The Rare Earths Fault Line Finally Cracked
Years of drift got us here. Now we have to dig out.
The rare earth minerals dispute at the heart of the U.S.-China trade talks this week in London is being treated in some quarters as an alarming new front in the geopolitical standoff. It isn’t new, and it isn’t surprising. It’s the product of decisions made long ago—mostly by not deciding at all.
Beijing’s near-monopoly on the global supply of rare earths has been a known vulnerability for over a decade. In fact, it’s one of the most predictable pressure points in modern trade politics. Rare earths—used in semiconductors, electric vehicles, advanced weaponry, and renewable energy systems—are indispensable. China dominates the supply chain not only because it has the resources, but because it made the strategic decision to invest in every stage of production and to engage in predatory state-assisted mercantilism while the U.S. system bet on the invisible hand and quarterly earnings.
Washington is now attempting to claw back leverage in London. President Trump, who has warned for years about the dangers of relying on adversaries for critical inputs, is trying to use the tariff talks to force Beijing to restore export flows. China, for its part, has allowed a few rare-earth export licenses to be processed, but it has not clarified who will benefit or on what terms.
U.S. Treasury Secretary Scott Bessent (right) shakes hands with China’s Vice Premier He Lifeng during trade talks at Lancaster House in London on June 9, 2025. (U.S. Department of the Treasury)
An Avoidable Crisis
This could have been avoided. As far back as 2017, we reported on the precarious state of America’s only rare earth mine—Mountain Pass, in California—and noted that strategic national interest might eventually justify direct federal intervention. The mine did reopen and continues to operate today under MP Materials, producing a significant share of global rare earth concentrate. But the processing and refining still largely take place in China. And as we warned at the time, the U.S. left itself dependent not just on Chinese resources, but Chinese capital and capacity.
The current standoff is the result not of sudden Chinese belligerence, but of a failure to act when the path was clear. After Beijing signaled in 2021 that it might restrict exports to pressure U.S. defense contractors, the risk was plain. Even then, policymakers preferred working groups and task forces to anything resembling industrial policy.
The Trump administration’s approach now appears to be moving in a more assertive direction.

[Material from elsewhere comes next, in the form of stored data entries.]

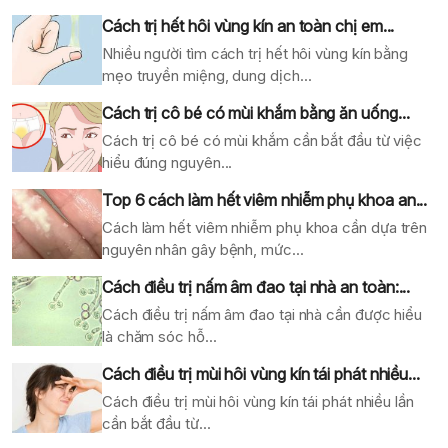
Cách trị hết hôi vùng kín an toàn chị em...
Nhiều người tìm cách trị hết hôi vùng kín bằng
mẹo truyền miệng, dung dịch...
Cách trị cô bé có mùi khắm bằng ăn uống...
Cách trị cô bé có mùi khắm cần bắt đầu từ việc
hiểu đúng nguyên...
Top 6 cách làm hết viêm nhiễm phụ khoa an...
Cách làm hết viêm nhiễm phụ khoa cần dựa trên
nguyên nhân gây bệnh, mức...
Cách điều trị nấm âm đao tại nhà an toàn:...
Cách điều trị nấm âm đao tại nhà cần được hiểu
là chăm sóc hỗ...
Cách điều trị mùi hôi vùng kín tái phát nhiều...
Cách điều trị mùi hôi vùng kín tái phát nhiều lần
cần bắt đầu từ...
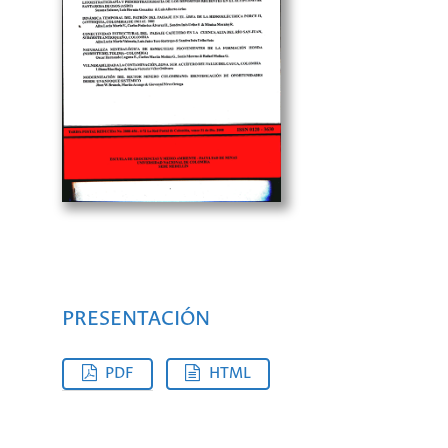
PRESENTACIÓN
PDF
HTML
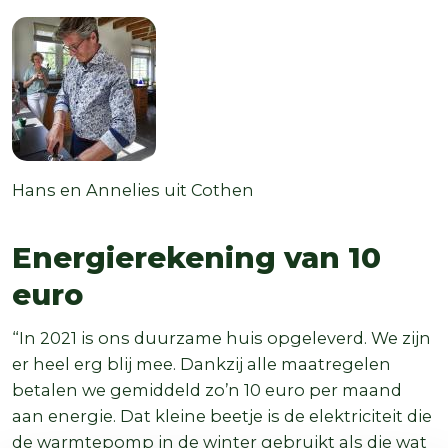
Auteur
Functie
Hans en Annelies
uit Cothen
Energierekening van 10
euro
“In 2021 is ons duurzame huis opgeleverd. We zijn
er heel erg blij mee. Dankzij alle maatregelen
betalen we gemiddeld zo’n 10 euro per maand
aan energie. Dat kleine beetje is de elektriciteit die
de warmtepomp in de winter gebruikt als die wat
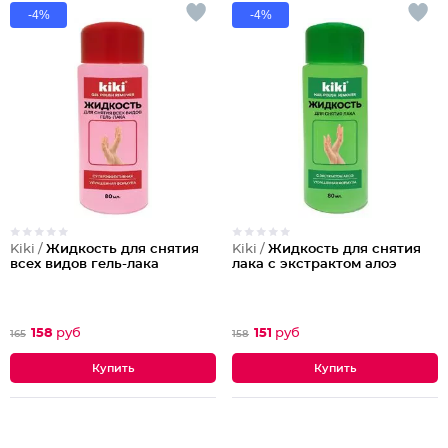
-4%
-4%
Kiki /
Жидкость для снятия
Kiki /
Жидкость для снятия
всех видов гель-лака
лака с экстрактом алоэ
158
руб
151
руб
165
158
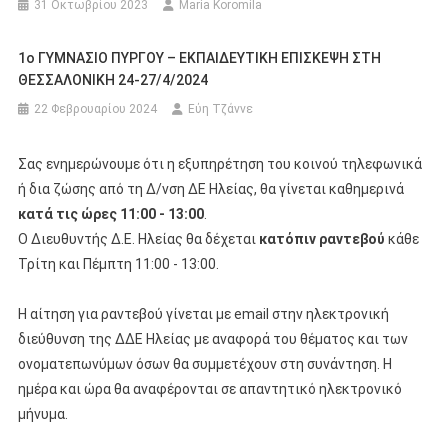
31 Οκτωβρίου 2023
Maria Koromila
1ο ΓΥΜΝΑΣΙΟ ΠΥΡΓΟΥ – ΕΚΠΑΙΔΕΥΤΙΚΗ ΕΠΙΣΚΕΨΗ ΣΤΗ
ΘΕΣΣΑΛΟΝΙΚΗ 24-27/4/2024
22 Φεβρουαρίου 2024
Εύη Τζάννε
Σας ενημερώνουμε ότι η εξυπηρέτηση του κοινού τηλεφωνικά
ή δια ζώσης από τη Δ/νση ΔΕ Ηλείας, θα γίνεται καθημερινά
κατά τις ώρες 11:00 - 13:00
.
Ο Διευθυντής Δ.Ε. Ηλείας θα δέχεται
κατόπιν ραντεβού
κάθε
Τρίτη και Πέμπτη 11:00 - 13:00.
Η αίτηση για ραντεβού γίνεται με email στην ηλεκτρονική
διεύθυνση της ΔΔΕ Ηλείας με αναφορά του θέματος και των
ονοματεπωνύμων όσων θα συμμετέχουν στη συνάντηση. Η
ημέρα και ώρα θα αναφέρονται σε απαντητικό ηλεκτρονικό
μήνυμα.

Tariffs on Chinese goods, including those critical to green tech, have been raised. But the meetings in London this week make it clear that we are still dangerously dependent on China for rare earths.
There is a broader lesson here. “Globalization” doesn’t eliminate strategic competition—it just conceals it, until one party decides to use the tools it’s accumulated. Rare earths are only one example. The more sobering point is how many other inputs, components, and minerals fall into the same category.
The rare earths crisis was always going to arrive eventually. The surprise is not that it happened, but how little we did to prepare.